Let's now use the same test where the background HIV infection rate in the population is about one in 10,000. If we test 10,000 people, we can expect two positive blood results overall. One from the person who really is HIV positive, and the one false positive that we could expect, again, from having 10,000 HIV-negative men being tested with a test that is wrong one time in 10,000.

Suddenly, when the background rate of an event is rare, even our previously brilliant blood test becomes a bit rubbish. For the two men with a positive HIV blood test result, in this population where only one in 10,000 has HIV, it's only 50:50 odds on wether they really are HIV positive.

Let's think about violence. The best predictive tool for psychiatric violence has a ‘sensitivity' of 0.75, and a ‘specificity’ of 0.75. It's tougher to be accurate when predicting an event in humans, with human minds and changing human lives. Lets say 5 per cent of patients seen by a community mental health team will be involved in a violent event in a year. Using the same maths as we did for the HIV tests, your *0.75' predictive tool would be wrong eighty-six times out of a hundred. For serious violence, occurring at 1 per cent a year, with our best '0.75' tool, you inaccurately finger your potential perpetrator ninety-seven times out of a hundred. Will you preventively detain ninety seven people to prevent three violent events? And will you apply that rule to alcoholics and assorted nasty antisocial types as well?

For murder, the extremely rare crime in question in this report, for which more action was demanded, occurring at one in 10,000 a year among patients with psychosis, the false positive rate is so high that the best predictive text is entirely useless.

This is not a counsel of despair.
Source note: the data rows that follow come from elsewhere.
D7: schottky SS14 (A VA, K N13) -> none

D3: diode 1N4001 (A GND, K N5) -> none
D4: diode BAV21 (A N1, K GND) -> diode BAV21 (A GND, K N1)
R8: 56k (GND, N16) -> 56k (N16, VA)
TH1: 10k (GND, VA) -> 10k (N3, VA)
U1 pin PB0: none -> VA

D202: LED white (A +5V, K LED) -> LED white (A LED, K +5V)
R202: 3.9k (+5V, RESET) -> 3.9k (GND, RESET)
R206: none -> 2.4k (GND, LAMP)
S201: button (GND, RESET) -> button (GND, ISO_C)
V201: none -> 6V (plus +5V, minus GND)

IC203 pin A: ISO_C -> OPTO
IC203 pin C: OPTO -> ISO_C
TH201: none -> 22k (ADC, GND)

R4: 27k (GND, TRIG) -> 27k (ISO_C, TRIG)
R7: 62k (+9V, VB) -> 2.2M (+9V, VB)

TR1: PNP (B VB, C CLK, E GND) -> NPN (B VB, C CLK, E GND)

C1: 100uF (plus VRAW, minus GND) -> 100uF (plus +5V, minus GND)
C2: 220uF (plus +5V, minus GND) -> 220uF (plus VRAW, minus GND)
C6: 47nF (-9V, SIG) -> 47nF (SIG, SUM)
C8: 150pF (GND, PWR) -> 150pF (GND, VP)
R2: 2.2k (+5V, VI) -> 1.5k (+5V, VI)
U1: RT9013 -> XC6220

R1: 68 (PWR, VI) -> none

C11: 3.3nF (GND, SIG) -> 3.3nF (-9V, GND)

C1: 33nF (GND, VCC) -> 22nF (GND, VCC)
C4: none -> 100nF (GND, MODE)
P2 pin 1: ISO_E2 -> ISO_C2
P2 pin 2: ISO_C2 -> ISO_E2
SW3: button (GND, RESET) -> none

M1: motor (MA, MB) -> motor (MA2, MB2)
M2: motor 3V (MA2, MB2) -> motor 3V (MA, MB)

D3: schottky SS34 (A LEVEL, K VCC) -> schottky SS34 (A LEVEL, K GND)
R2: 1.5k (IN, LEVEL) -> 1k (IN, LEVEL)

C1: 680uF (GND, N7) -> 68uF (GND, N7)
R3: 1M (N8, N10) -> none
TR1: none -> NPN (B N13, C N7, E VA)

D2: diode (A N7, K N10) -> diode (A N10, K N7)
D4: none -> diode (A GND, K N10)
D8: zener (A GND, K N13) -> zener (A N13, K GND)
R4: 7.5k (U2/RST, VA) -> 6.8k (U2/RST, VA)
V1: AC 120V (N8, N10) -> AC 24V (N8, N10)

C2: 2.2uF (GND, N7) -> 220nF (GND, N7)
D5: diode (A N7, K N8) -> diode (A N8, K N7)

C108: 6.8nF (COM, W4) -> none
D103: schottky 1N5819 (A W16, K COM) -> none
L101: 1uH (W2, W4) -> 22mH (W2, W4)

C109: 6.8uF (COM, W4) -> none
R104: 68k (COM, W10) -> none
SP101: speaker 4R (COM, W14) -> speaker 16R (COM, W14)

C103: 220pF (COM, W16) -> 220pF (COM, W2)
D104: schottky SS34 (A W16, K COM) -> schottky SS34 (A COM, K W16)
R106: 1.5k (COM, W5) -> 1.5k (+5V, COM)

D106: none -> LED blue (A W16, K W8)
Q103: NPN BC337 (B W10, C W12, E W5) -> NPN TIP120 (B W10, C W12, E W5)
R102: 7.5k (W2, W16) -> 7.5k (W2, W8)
There are things that can be done, and you can always try to reduce the number of actual stark cock-ups, although it's difficult to know what proportion of the 'one murder a week' represents a clear failure of a system, since when you look back in history, through the retrospectoscope, anything that happens will look as if it was inexorably leading up to your one bad event. I'm just giving you the maths on rare events. What you do with it is a matter for you."